Oggi viviamo in un periodo storico caratterizzato da una discrepanza tra lo sviluppo intellettuale dell'uomo e la sua collaterale evoluzione "mentale-emozionale"; stati fisiologici che preludono a una dimensione di accentuato narcisismo corredato da tutti i suoi sintomi patologici. Sarebbe un grosso vantaggio se non il singolo ma l'umanità intera potesse diventare l'oggetto del narcisismo.
Dal che ne viene che la ricostruzione di un rapporto di fiducia fra politica e pubblico non può basarsi solo sul settarismo, ma è necessaria una volontà fattiva che dimostri la lealtà delle intenzioni interattive programmate.
Lo Stato deve essere il garante delle opere necessarie al bene pubblico e non deve limitarsi a degli slogan, a delle false promesse che in ultima analisi non aiutano la società a crescere.

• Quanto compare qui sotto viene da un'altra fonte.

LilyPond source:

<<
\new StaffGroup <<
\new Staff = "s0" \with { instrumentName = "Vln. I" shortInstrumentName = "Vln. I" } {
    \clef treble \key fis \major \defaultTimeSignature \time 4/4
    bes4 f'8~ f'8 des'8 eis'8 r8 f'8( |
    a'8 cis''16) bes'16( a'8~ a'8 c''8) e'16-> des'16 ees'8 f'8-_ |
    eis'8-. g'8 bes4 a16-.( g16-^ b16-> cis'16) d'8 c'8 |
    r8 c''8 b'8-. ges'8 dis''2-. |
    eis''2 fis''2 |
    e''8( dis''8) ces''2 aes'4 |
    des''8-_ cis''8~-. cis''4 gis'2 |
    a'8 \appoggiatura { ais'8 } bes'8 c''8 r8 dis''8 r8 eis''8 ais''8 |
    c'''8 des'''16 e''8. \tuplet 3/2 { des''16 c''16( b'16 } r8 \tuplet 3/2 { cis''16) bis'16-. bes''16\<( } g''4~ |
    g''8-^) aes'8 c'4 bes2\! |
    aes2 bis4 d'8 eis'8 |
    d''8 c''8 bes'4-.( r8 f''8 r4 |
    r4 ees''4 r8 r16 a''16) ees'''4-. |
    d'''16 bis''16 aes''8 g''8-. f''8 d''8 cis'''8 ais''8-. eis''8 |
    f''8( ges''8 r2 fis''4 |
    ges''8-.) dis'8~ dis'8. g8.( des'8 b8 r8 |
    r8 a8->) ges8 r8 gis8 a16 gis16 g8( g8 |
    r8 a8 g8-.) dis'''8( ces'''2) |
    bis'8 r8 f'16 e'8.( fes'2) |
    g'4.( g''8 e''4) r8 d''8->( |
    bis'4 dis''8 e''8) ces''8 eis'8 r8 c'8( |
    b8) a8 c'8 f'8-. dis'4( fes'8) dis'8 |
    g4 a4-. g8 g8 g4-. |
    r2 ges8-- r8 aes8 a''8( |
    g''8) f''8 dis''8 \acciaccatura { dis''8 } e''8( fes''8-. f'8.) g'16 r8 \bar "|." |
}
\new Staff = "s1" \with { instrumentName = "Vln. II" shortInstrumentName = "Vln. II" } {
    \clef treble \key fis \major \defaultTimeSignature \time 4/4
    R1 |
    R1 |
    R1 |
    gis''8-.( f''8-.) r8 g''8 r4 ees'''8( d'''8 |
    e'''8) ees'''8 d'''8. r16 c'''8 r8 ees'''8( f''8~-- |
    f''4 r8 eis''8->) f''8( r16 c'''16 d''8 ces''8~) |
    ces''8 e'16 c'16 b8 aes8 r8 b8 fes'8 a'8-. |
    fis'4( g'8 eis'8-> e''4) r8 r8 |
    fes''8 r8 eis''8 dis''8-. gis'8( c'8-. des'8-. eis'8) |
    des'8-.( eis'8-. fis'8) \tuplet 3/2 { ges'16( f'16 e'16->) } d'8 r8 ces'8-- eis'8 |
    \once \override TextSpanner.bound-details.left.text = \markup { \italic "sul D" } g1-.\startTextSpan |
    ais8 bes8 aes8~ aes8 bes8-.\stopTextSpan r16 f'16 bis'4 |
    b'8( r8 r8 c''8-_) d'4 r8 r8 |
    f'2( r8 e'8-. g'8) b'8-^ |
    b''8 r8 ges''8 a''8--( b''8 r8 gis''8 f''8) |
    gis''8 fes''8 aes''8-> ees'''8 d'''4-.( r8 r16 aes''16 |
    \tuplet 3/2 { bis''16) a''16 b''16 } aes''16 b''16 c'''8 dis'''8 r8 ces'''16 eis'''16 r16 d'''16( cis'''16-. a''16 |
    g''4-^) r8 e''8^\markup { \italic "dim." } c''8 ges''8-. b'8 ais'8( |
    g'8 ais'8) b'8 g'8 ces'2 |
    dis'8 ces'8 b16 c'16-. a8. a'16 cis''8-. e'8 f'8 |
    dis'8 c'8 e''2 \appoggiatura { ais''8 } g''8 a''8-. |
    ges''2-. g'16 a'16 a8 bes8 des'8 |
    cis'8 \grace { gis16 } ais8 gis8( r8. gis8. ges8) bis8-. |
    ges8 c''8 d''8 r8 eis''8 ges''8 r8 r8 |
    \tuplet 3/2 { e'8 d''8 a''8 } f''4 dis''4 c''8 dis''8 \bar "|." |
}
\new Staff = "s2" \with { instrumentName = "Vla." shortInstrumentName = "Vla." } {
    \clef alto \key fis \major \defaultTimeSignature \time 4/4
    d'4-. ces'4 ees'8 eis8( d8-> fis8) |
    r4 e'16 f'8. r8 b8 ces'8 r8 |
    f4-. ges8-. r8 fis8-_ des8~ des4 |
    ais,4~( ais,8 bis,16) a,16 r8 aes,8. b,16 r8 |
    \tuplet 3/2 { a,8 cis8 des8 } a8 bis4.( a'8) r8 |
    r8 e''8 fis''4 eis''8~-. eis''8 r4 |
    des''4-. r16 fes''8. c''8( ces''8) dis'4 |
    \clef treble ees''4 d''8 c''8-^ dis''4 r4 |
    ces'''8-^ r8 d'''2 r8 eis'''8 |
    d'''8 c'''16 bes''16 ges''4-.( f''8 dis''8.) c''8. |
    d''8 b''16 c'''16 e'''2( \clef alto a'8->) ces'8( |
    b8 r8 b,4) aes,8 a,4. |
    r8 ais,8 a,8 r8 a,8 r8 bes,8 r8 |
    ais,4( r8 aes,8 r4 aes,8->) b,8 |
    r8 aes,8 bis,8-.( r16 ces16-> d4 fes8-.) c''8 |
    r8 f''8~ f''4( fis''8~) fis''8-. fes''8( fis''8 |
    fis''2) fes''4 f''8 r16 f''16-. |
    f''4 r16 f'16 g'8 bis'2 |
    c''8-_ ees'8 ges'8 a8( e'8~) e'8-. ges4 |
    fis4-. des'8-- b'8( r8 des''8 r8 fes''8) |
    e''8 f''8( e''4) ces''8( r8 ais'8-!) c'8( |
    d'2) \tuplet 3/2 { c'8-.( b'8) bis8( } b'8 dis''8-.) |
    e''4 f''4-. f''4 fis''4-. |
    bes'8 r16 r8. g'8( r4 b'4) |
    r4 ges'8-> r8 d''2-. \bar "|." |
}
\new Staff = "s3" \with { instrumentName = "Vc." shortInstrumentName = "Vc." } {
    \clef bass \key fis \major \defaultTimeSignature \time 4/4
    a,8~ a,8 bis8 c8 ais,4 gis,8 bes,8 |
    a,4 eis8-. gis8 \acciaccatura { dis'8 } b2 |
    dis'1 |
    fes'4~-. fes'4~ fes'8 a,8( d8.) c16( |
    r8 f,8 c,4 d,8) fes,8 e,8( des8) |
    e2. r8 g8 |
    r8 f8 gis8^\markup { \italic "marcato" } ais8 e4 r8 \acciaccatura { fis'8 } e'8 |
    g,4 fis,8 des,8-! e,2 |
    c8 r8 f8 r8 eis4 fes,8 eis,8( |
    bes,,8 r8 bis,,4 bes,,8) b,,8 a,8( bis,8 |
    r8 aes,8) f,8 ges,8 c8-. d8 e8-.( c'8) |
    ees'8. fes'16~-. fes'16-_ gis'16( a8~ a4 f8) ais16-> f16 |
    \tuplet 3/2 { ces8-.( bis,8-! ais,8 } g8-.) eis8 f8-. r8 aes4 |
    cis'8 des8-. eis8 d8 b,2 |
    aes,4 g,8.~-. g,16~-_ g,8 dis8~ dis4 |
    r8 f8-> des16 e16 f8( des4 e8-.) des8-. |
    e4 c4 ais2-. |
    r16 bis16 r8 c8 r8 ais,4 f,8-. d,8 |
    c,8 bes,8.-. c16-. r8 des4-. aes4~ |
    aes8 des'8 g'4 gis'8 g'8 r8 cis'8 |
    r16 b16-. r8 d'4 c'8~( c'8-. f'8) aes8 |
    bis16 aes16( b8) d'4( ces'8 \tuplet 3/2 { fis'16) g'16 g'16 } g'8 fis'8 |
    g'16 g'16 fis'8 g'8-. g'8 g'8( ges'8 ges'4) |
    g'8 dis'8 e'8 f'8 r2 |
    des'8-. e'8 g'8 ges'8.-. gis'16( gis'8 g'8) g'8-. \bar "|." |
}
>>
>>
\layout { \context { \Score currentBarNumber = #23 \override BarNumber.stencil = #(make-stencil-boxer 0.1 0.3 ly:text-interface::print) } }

Sono concetti che spero collimino con le convinzioni espresse dall'Autrice nel suo libro che mi riservo di leggere con la dovuta concentrazione non appena mi sarà possibile; concetti che sono germinati nella mia mente ascoltando soprattutto la forbita dissertazione del Prof. Vincenzo Garbo che ha parlato del libro e della sua logistica collocazione nella cultura madonita e della colta Prof.ssa Rosalba Gallà che ha interpretato il testo alla luce del sua prolifica classica preparazione.